(Beginning of RECORDS TO PROCESS)

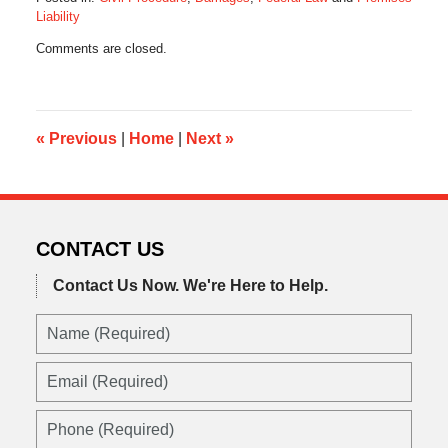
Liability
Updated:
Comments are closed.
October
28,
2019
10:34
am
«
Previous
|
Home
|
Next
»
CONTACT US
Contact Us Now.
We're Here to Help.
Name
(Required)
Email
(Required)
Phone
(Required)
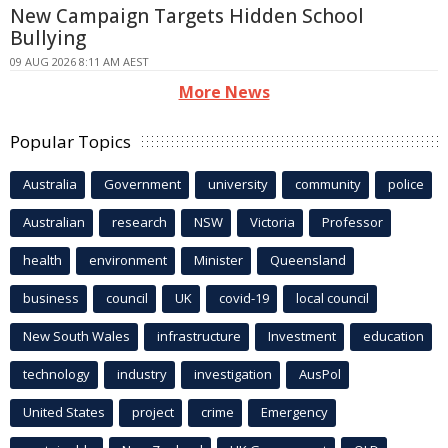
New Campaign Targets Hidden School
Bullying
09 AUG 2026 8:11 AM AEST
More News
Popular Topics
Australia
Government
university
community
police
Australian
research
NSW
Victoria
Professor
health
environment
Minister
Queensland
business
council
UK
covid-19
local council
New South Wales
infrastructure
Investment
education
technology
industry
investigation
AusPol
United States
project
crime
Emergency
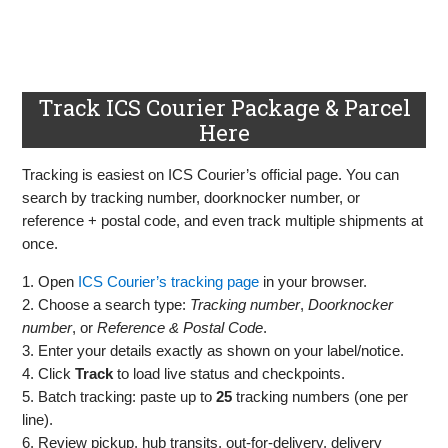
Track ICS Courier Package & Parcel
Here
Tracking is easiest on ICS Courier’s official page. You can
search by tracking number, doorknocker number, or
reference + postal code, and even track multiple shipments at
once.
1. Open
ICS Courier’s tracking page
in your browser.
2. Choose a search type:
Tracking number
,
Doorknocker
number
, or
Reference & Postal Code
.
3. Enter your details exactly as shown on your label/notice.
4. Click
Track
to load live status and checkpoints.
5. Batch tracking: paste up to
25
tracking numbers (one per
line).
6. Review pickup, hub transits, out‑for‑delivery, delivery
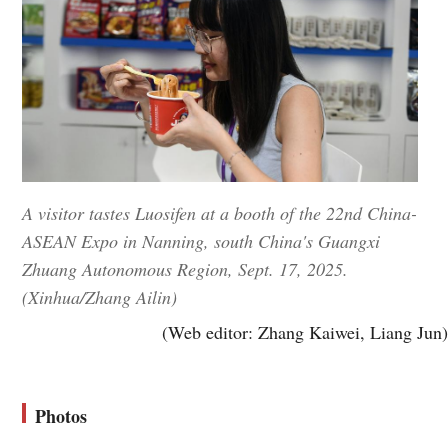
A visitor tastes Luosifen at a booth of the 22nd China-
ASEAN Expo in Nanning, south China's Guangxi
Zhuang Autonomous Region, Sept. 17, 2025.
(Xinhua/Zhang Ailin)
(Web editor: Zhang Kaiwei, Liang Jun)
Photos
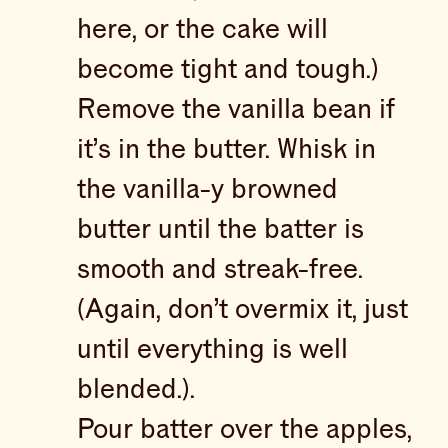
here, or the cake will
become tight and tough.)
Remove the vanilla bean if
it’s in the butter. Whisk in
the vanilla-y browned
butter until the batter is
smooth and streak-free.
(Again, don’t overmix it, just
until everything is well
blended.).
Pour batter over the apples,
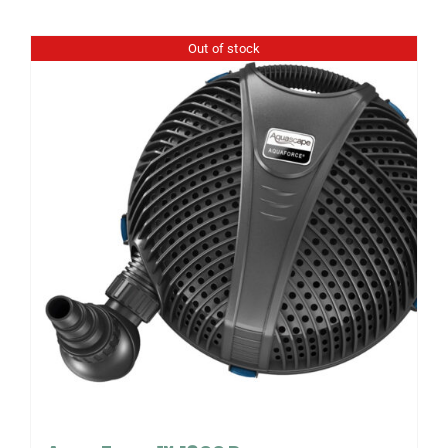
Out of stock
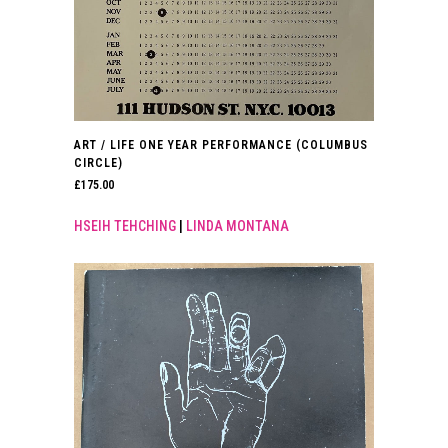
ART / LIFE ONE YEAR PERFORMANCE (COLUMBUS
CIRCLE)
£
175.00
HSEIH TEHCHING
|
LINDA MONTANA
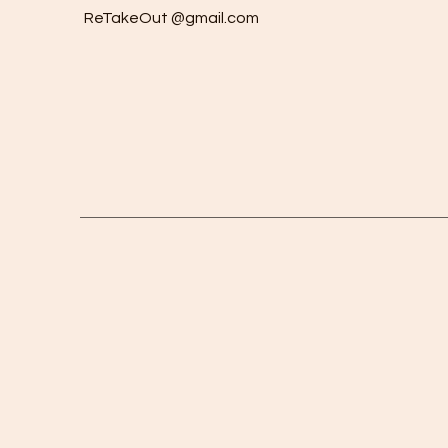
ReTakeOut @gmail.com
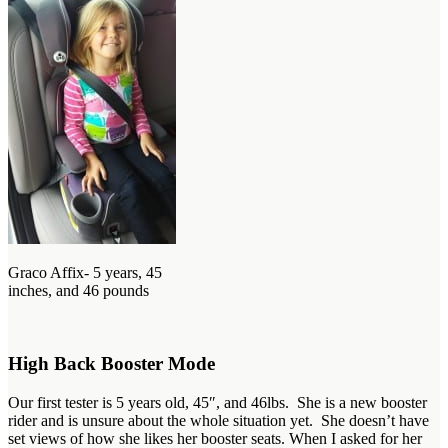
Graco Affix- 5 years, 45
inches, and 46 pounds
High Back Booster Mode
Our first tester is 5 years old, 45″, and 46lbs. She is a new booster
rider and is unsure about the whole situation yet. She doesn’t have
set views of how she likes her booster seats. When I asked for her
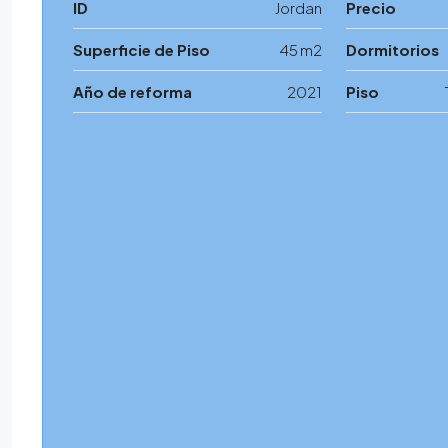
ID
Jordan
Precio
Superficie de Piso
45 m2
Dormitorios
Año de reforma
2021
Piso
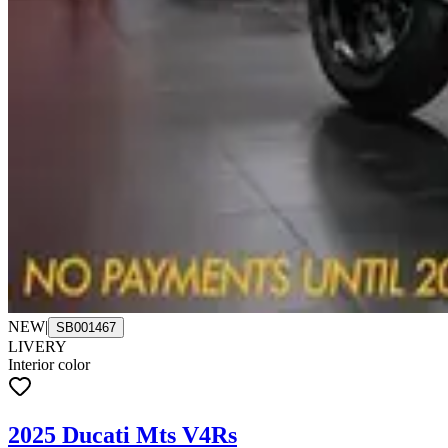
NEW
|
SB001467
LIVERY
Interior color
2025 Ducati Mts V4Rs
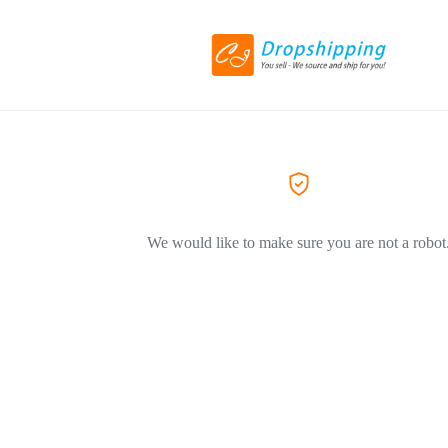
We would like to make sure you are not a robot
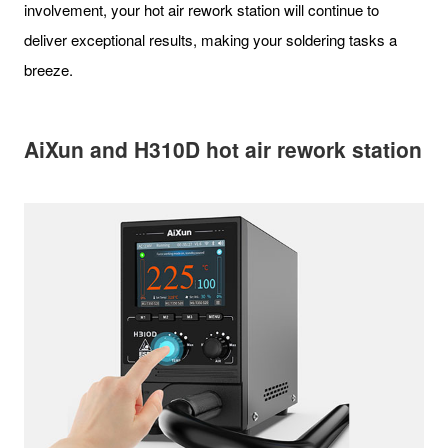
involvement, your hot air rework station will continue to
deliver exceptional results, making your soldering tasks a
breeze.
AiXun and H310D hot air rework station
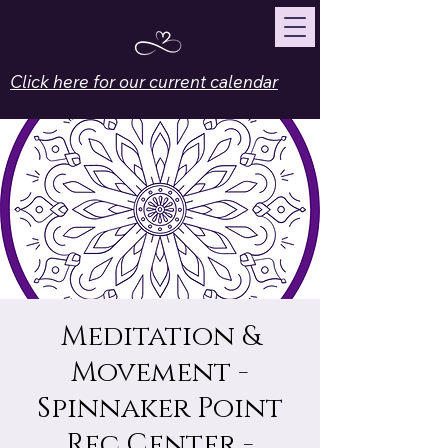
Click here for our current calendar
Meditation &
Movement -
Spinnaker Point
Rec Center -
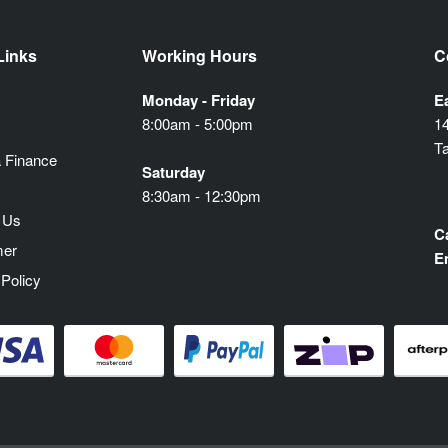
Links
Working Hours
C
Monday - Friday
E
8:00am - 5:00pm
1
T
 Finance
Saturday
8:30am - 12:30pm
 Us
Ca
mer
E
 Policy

(End of RECORDS TO PROCESS)

-- YOUR ASSIGNMENT --
Output the records above exactly as they are, leaving out the pictures.

-- WRITTEN ANSWER --
Liability
Updated:
Comments are closed.
October
28,
2019
10:34
am
«
Previous
|
Home
|
Next
»
CONTACT US
Contact Us Now.
We're Here to Help.
Name
(Required)
Email
(Required)
Phone
(Required)
New Campaign Targets Hidden School
Bullying
09 AUG 2026 8:11 AM AEST
More News
Popular Topics
Australia
Government
university
community
police
Australian
research
NSW
Victoria
Professor
health
environment
Minister
Queensland
business
council
UK
covid-19
local council
New South Wales
infrastructure
Investment
education
technology
industry
investigation
AusPol
United States
project
crime
Emergency
Track ICS Courier Package & Parcel
Here
Tracking is easiest on ICS Courier’s official page. You can
search by tracking number, doorknocker number, or
reference + postal code, and even track multiple shipments at
once.
1. Open
ICS Courier’s tracking page
in your browser.
2. Choose a search type:
Tracking number
,
Doorknocker
number
, or
Reference & Postal Code
.
3. Enter your details exactly as shown on your label/notice.
4. Click
Track
to load live status and checkpoints.
5. Batch tracking: paste up to
25
tracking numbers (one per
line).
6. Review pickup, hub transits, out‑for‑delivery, delivery
A visitor tastes Luosifen at a booth of the 22nd China-
ASEAN Expo in Nanning, south China's Guangxi
Zhuang Autonomous Region, Sept. 17, 2025.
(Xinhua/Zhang Ailin)
(Web editor: Zhang Kaiwei, Liang Jun)
Photos
here, or the cake will
become tight and tough.)
Remove the vanilla bean if
it’s in the butter. Whisk in
the vanilla-y browned
butter until the batter is
smooth and streak-free.
(Again, don’t overmix it, just
until everything is well
blended.).
Pour batter over the apples,
Out of stock
ART / LIFE ONE YEAR PERFORMANCE (COLUMBUS
CIRCLE)
£
175.00
HSEIH TEHCHING
|
LINDA MONTANA
ReTakeOut @gmail.com
Graco Affix- 5 years, 45
inches, and 46 pounds
High Back Booster Mode
Our first tester is 5 years old, 45″, and 46lbs. She is a new booster
rider and is unsure about the whole situation yet. She doesn’t have
set views of how she likes her booster seats. When I asked for her
ID
Jordan
Precio
Superficie de Piso
45 m2
Dormitorios
Año de reforma
2021
Piso
NEW
|
SB001467
LIVERY
Interior color
2025 Ducati Mts V4Rs
We would like to make sure you are not a robot
involvement, your hot air rework station will continue to
deliver exceptional results, making your soldering tasks a
breeze.
AiXun and H310D hot air rework station
Click here for our current calendar
Meditation &
Movement -
Spinnaker Point
Rec Center -
Links
Working Hours
C
Monday - Friday
E
8:00am - 5:00pm
1
T
 Finance
Saturday
8:30am - 12:30pm
 Us
Ca
mer
E
 Policy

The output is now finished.